This would be a special day, so I wore my best suit and favorite tie. On this day, I would be meeting a personal hero. I didn’t want to let him down, after all he did for me and my family.
Standing amid a group of other professionals in a special section of the Pittsburgh International Airport, each of us shined up and looking our best, we waited for this man to arrive. The air fairly crackled with electricity in anticipation. I looked down one of the concourses, and saw him approach.
The creases of his khaki pants fluttering in the wake of his rapid stride, his small, neat black bow tie bobbing jauntily around his wrinkled neck, and his wire-rimmed glasses bouncing atop his nose, he presented quite the picture. The picture of a man completely at home in his own skin. And a man who could make you feel the same way about yourself.
He bounded directly toward the gaggle of grown-ups, flashed that familiar smile…and walked right past us. The air went out of the room for a moment, until we realized what he had in mind all along. He went straight for the kids, who had gathered there to see him, as well.
Immediately, he squatted down to speak with them at their level, and the hugs began.
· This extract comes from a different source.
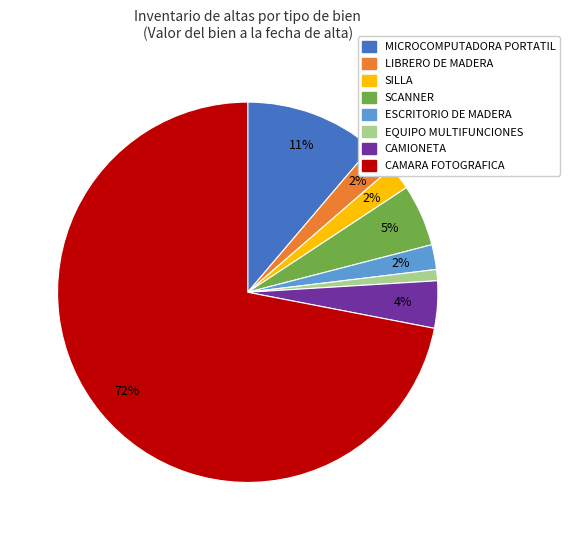

What is the smallest slice in the pie chart?

EQUIPO MULTIFUNCIONES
Little one after little one lunged at this skinny 60-something, their eyes wide, not with fear or apprehension – but with a hearty feeling of friendship and love.
Fred Rogers – “Mister Rogers,” he of the famous PBS television “Neighborhood” – had come to visit.
These recollections came to me because March 20 marked what would have been his 80th birthday. Fred Rogers passed away in 2003, and the world’s been a little sadder ever since, if you ask me.
I was at the airport that day as part of my company’s sponsorship of an interactive display for children based on his children’s program, which was produced at Pittsburgh’s public television station. We had organized an unveiling of the display at its permanent home within the airport, complete with corporate big-wigs, local political leaders, the works.
But none of those high-falutin’ executives and power brokers could hold a candle to Fred Rogers’ ability to command attention, respect, and admiration. That gentle voice and manner he displayed on television was no act. Fred Rogers, an ordained minister, once said that the space between a TV screen and a child was sacred ground, and he worked his entire adult life to fill that space with holiness, comfort, and peace. He shared that same grace in his personal interactions, as well.
As a special bonus to my work related to the airport display project, Fred invited me and my then-preschooler daughter to the local PBS studio to watch a taping of a “Mister Rogers’ Neighborhood” episode. We were one of a number of kids and parents there that day, as you could well imagine.
My little girl brought a small doll she carried with her everywhere. Mister Rogers stooped down to meet her and asked what her doll’s name was. “Boy,” she whispered, glancing up at me for a quick “just-making-sure-you’re-still-there-Dad” check. “That’s a very nice name,” said Mister Rogers. “I’ll bet Boy goes with you lots of places, doesn’t he?” She nodded and started to smile. “I’m glad you’re here today with Boy.” Then he smiled at both of us and went on to make friends with the next little family down the line.
I had the chance to visit Fred Rogers in his office sometime later for another purpose, and in the space where he wrote innumerable personal notes of encouragement to his young viewers, and where he interacted with friends and visitors who wanted to learn from his unique brand of wisdom, after we had conducted our business he made a request that no one else had ever done, before or since.
He asked me to pray with him.
It’s tough to pinpoint people who you know, absolutely know, in your mind and heart and bones, are filled with grace and are headed straight to heaven when their time comes. But I sure knew one, even if only for a short time. Happy Birthday, Fred. We’d all love to be your neighbor again in your new neighborhood.